Oates Aris, Nubani Reem, Smiley Jeremy, Kistler Laura, Hughey Scott, Theiss Peter, Perez-Tamayo R Anthony, Eiferman Daniel, Lonchyna Vassyl, Higgins Robert S
Department of Cardiovascular Surgery, Rush University Medical Center, Chicago, IL 60612, USA.
Surgery. 2009 Jul;146(1):23-30. doi: 10.1016/j.surg.2009.03.028.
We previously evaluated cardioprotective effects of glucose-insulin-potassium (GIK) in a porcine ischemia-reperfusion model; our results showed less myocardial pH decrease during ischemia and reperfusion and faster normalization of ATP and glucose during reperfusion. The proposed protective mechanism was facilitation of glucose transport for myocardial metabolism. The objective of this study was to assess the impact of insulin-potassium (IK) alone on myocardial metabolism.

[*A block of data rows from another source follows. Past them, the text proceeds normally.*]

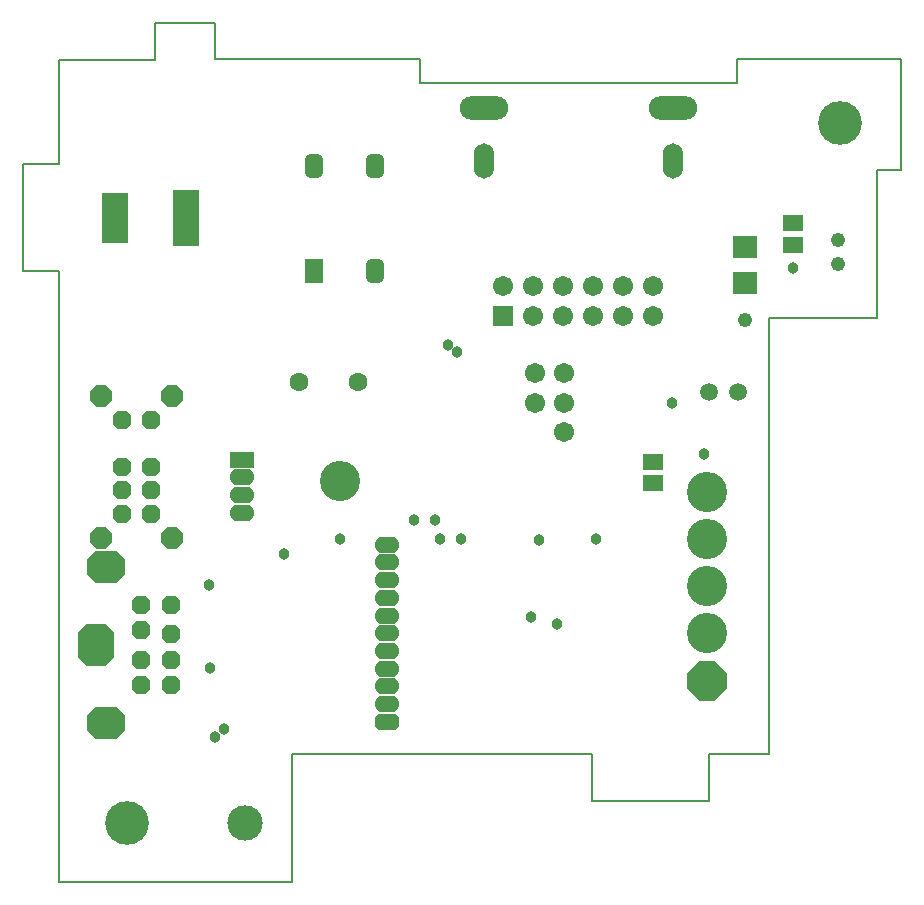
<source format=gts>
G04*
G04 #@! TF.GenerationSoftware,Altium Limited,Altium Designer,20.2.4 (192)*
G04*
G04 Layer_Color=8388736*
%FSLAX25Y25*%
%MOIN*%
G70*
G04*
G04 #@! TF.SameCoordinates,2C05E507-4EA5-4E47-A472-78439CCED8C8*
G04*
G04*
G04 #@! TF.FilePolarity,Negative*
G04*
G01*
G75*
%ADD10C,0.00787*%
%ADD18R,0.06509X0.05328*%
%ADD19R,0.07887X0.07493*%
G04:AMPARAMS|DCode=20|XSize=59.18mil|YSize=78.87mil|CornerRadius=16.8mil|HoleSize=0mil|Usage=FLASHONLY|Rotation=0.000|XOffset=0mil|YOffset=0mil|HoleType=Round|Shape=RoundedRectangle|*
%AMROUNDEDRECTD20*
21,1,0.05918,0.04528,0,0,0.0*
21,1,0.02559,0.07887,0,0,0.0*
1,1,0.03359,0.01280,-0.02264*
1,1,0.03359,-0.01280,-0.02264*
1,1,0.03359,-0.01280,0.02264*
1,1,0.03359,0.01280,0.02264*
%
%ADD20ROUNDEDRECTD20*%
%ADD21R,0.05918X0.07887*%
%ADD22O,0.06706X0.11824*%
%ADD23O,0.16154X0.07887*%
%ADD24O,0.08280X0.05524*%
G04:AMPARAMS|DCode=25|XSize=55.24mil|YSize=82.8mil|CornerRadius=0mil|HoleSize=0mil|Usage=FLASHONLY|Rotation=90.000|XOffset=0mil|YOffset=0mil|HoleType=Round|Shape=Octagon|*
%AMOCTAGOND25*
4,1,8,-0.04140,-0.01381,-0.04140,0.01381,-0.02759,0.02762,0.02759,0.02762,0.04140,0.01381,0.04140,-0.01381,0.02759,-0.02762,-0.02759,-0.02762,-0.04140,-0.01381,0.0*
%
%ADD25OCTAGOND25*%

%ADD26C,0.06312*%
%ADD27C,0.05918*%
%ADD28C,0.13398*%
%ADD29R,0.08674X0.16548*%
%ADD30R,0.08674X0.18517*%
%ADD31P,0.14076X8X112.5*%
%ADD32R,0.08280X0.05524*%
%ADD33P,0.06832X8X112.5*%
G04:AMPARAMS|DCode=34|XSize=106.42mil|YSize=126.11mil|CornerRadius=0mil|HoleSize=0mil|Usage=FLASHONLY|Rotation=270.000|XOffset=0mil|YOffset=0mil|HoleType=Round|Shape=Octagon|*
%AMOCTAGOND34*
4,1,8,0.06306,0.02661,0.06306,-0.02661,0.03645,-0.05321,-0.03645,-0.05321,-0.06306,-0.02661,-0.06306,0.02661,-0.03645,0.05321,0.03645,0.05321,0.06306,0.02661,0.0*
%
%ADD34OCTAGOND34*%

G04:AMPARAMS|DCode=35|XSize=118.24mil|YSize=141.86mil|CornerRadius=0mil|HoleSize=0mil|Usage=FLASHONLY|Rotation=0.000|XOffset=0mil|YOffset=0mil|HoleType=Round|Shape=Octagon|*
%AMOCTAGOND35*
4,1,8,-0.02956,0.07093,0.02956,0.07093,0.05912,0.04137,0.05912,-0.04137,0.02956,-0.07093,-0.02956,-0.07093,-0.05912,-0.04137,-0.05912,0.04137,-0.02956,0.07093,0.0*
%
%ADD35OCTAGOND35*%

%ADD36P,0.07684X8X112.5*%
%ADD37C,0.06706*%
%ADD38R,0.06706X0.06706*%
%ADD39C,0.14580*%
%ADD40C,0.11824*%
%ADD41C,0.03800*%
%ADD42C,0.04800*%
D10*
X273819Y-35433D02*
Y1575D01*
X-7087Y-272756D02*
X70866D01*
Y-229842D01*
X265748Y-84646D02*
Y-35433D01*
X209842Y-229842D02*
X229724D01*
Y-84646D01*
X265748D01*
X102977Y-229842D02*
X170669D01*
X265748Y-35433D02*
X273819D01*
X209842Y-245591D02*
Y-229842D01*
X170669Y-245591D02*
X209842D01*
X170669D02*
Y-229842D01*
X44882Y1575D02*
Y13780D01*
X25000D02*
X44882D01*
X25000Y1181D02*
Y13780D01*
X70866Y-229842D02*
X102977D01*
X-7087Y-272756D02*
Y-68898D01*
Y1181D02*
X25000D01*
X-7087Y-33465D02*
Y1181D01*
X-18898Y-33465D02*
X-7087D01*
X-18898Y-68898D02*
Y-33465D01*
Y-68898D02*
X-7087D01*
X44882Y1575D02*
X113386D01*
X218898D02*
X273819D01*
X113386Y-6299D02*
Y1575D01*
Y-6299D02*
X218898D01*
Y1575D01*
D18*
X190945Y-132677D02*
D03*
Y-139764D02*
D03*
X237795Y-60236D02*
D03*
Y-53150D02*
D03*
D19*
X221654Y-72933D02*
D03*
Y-60925D02*
D03*
D20*
X98228Y-69095D02*
D03*
Y-34055D02*
D03*
X78150D02*
D03*
D21*
Y-69095D02*
D03*
D22*
X134646Y-32283D02*
D03*
X197638D02*
D03*
D23*
X134646Y-14567D02*
D03*
X197638D02*
D03*
D24*
X102362Y-160236D02*
D03*
Y-166142D02*
D03*
Y-172047D02*
D03*
Y-177953D02*
D03*
Y-183858D02*
D03*
Y-189764D02*
D03*
Y-195669D02*
D03*
Y-201575D02*
D03*
Y-207480D02*
D03*
Y-213386D02*
D03*
X53937Y-137795D02*
D03*
Y-143701D02*
D03*
Y-149606D02*
D03*
D25*
X102362Y-219291D02*
D03*
D26*
X92843Y-105905D02*
D03*
X73158D02*
D03*
D27*
X209646Y-109449D02*
D03*
X219488D02*
D03*
D28*
X86614Y-138976D02*
D03*
X209055Y-142520D02*
D03*
Y-158268D02*
D03*
Y-174016D02*
D03*
Y-189764D02*
D03*
D29*
X11811Y-51181D02*
D03*
D30*
X35433D02*
D03*
D31*
X209055Y-205512D02*
D03*
D32*
X53937Y-131890D02*
D03*
D33*
X20472Y-198819D02*
D03*
Y-188583D02*
D03*
X30315Y-198819D02*
D03*
Y-207087D02*
D03*
Y-180315D02*
D03*
Y-190157D02*
D03*
X20472Y-180315D02*
D03*
Y-207087D02*
D03*
X23819Y-142126D02*
D03*
X13976Y-150000D02*
D03*
X23819D02*
D03*
Y-134252D02*
D03*
Y-118504D02*
D03*
X13976Y-142126D02*
D03*
Y-134252D02*
D03*
Y-118504D02*
D03*
D34*
X8661Y-167717D02*
D03*
Y-219685D02*
D03*
D35*
X5512Y-193701D02*
D03*
D36*
X7087Y-157874D02*
D03*
X30709D02*
D03*
Y-110630D02*
D03*
X7087D02*
D03*
D37*
X161417Y-122835D02*
D03*
X141142Y-74016D02*
D03*
X151142Y-84016D02*
D03*
Y-74016D02*
D03*
X161142Y-84016D02*
D03*
Y-74016D02*
D03*
X171142Y-84016D02*
D03*
Y-74016D02*
D03*
X181142Y-84016D02*
D03*
Y-74016D02*
D03*
X191142Y-84016D02*
D03*
Y-74016D02*
D03*
X161417Y-112992D02*
D03*
Y-103150D02*
D03*
X151575D02*
D03*
Y-112992D02*
D03*
D38*
X141142Y-84016D02*
D03*
D39*
X253346Y-19685D02*
D03*
X15748Y-253071D02*
D03*
D40*
X55118D02*
D03*
D41*
X127165Y-158268D02*
D03*
X120079D02*
D03*
X118504Y-151969D02*
D03*
X111417D02*
D03*
X153150Y-158661D02*
D03*
X172047Y-158268D02*
D03*
X150394Y-184252D02*
D03*
X237795Y-68110D02*
D03*
X125591Y-96063D02*
D03*
X122835Y-93701D02*
D03*
X42913Y-173622D02*
D03*
X43307Y-201181D02*
D03*
X48031Y-221654D02*
D03*
X44882Y-224410D02*
D03*
X86614Y-158268D02*
D03*
X68110Y-163386D02*
D03*
X197244Y-112992D02*
D03*
X207874Y-129921D02*
D03*
X159055Y-186614D02*
D03*
D42*
X252756Y-58661D02*
D03*
Y-66535D02*
D03*
X221654Y-85433D02*
D03*
M02*

</source>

Male swine received continuous infusion of IK (IK group, n = 10), GIK (GIK group, n = 10), or standard lactated Ringer's (LR) solution (controls, n = 10). Induction of 20 minutes of ischemia in the left anterior descending (LAD) artery distribution was followed by 20 minutes of reperfusion. Real-time biosensors recorded pH and glucose levels in ischemic and nonischemic beds. Myocardial biopsies in the distribution of the LAD assessed ATP levels. Groups were compared using the Kruskal-Wallis and Mann-Whitney tests.
Real-time data are presented as percent change from baseline. At less than 10 minutes of ischemia, the average pH change was less for the IK group than the LR group (0.03% +/- 0.21% vs -2.06% +/- 1.23%; P = .001), and the pH change in the IK group was similar to the GIK group. After 10 minutes of ischemia and during the first 10 minutes of reperfusion, the IK group experienced pH changes that were similar to the LR group. Biopsies after 20 minutes of ischemia and 20 minutes of reperfusion showed less of a decline in ATP levels for the IK group compared to the LR group. Glucose at all time points demonstrated no statistically significant differences.
IK infusion alone demonstrates cardioprotective effects during early ischemia; however, compared to GIK infusion after 20 minutes of ischemia and reperfusion, myocardial pH and glucose levels were not sustained. Although insulin may facilitate glucose transport during ischemia, additional glucose in combination with IK enhances myocardial protection during reperfusion. This finding suggests that GIK enhancement during acute ischemia-reperfusion may improve myocardial protection.
我们之前在猪缺血再灌注模型中评估了葡萄糖 - 胰岛素 - 钾(GIK)的心脏保护作用;我们的结果显示,在缺血和再灌注期间心肌pH值下降较少,且再灌注期间ATP和葡萄糖更快恢复正常。提出的保护机制是促进葡萄糖转运以进行心肌代谢。本研究的目的是评估单独使用胰岛素 - 钾(IK)对心肌代谢的影响。
雄性猪持续输注IK(IK组,n = 10)、GIK(GIK组,n = 10)或标准乳酸林格氏液(对照组,n = 10)。在左前降支(LAD)动脉分布区域诱导20分钟缺血,随后进行20分钟再灌注。实时生物传感器记录缺血和非缺血区域的pH值和葡萄糖水平。在LAD分布区域进行心肌活检以评估ATP水平。使用Kruskal - Wallis和Mann - Whitney检验对各组进行比较。
实时数据以相对于基线的百分比变化表示。在缺血少于10分钟时,IK组的平均pH值变化小于LR组(0.03%±0.21%对 - 2.06%±1.23%;P = 0.001),且IK组的pH值变化与GIK组相似。缺血10分钟后及再灌注的前10分钟,IK组的pH值变化与LR组相似。缺血20分钟和再灌注20分钟后的活检显示,IK组的ATP水平下降幅度小于LR组。所有时间点的葡萄糖水平均无统计学显著差异。
单独输注IK在早期缺血期间表现出心脏保护作用;然而,与缺血和再灌注20分钟后输注GIK相比,心肌pH值和葡萄糖水平未得到维持。尽管胰岛素可能在缺血期间促进葡萄糖转运,但额外的葡萄糖与IK联合可增强再灌注期间的心肌保护。这一发现表明,急性缺血再灌注期间增强GIK可能改善心肌保护。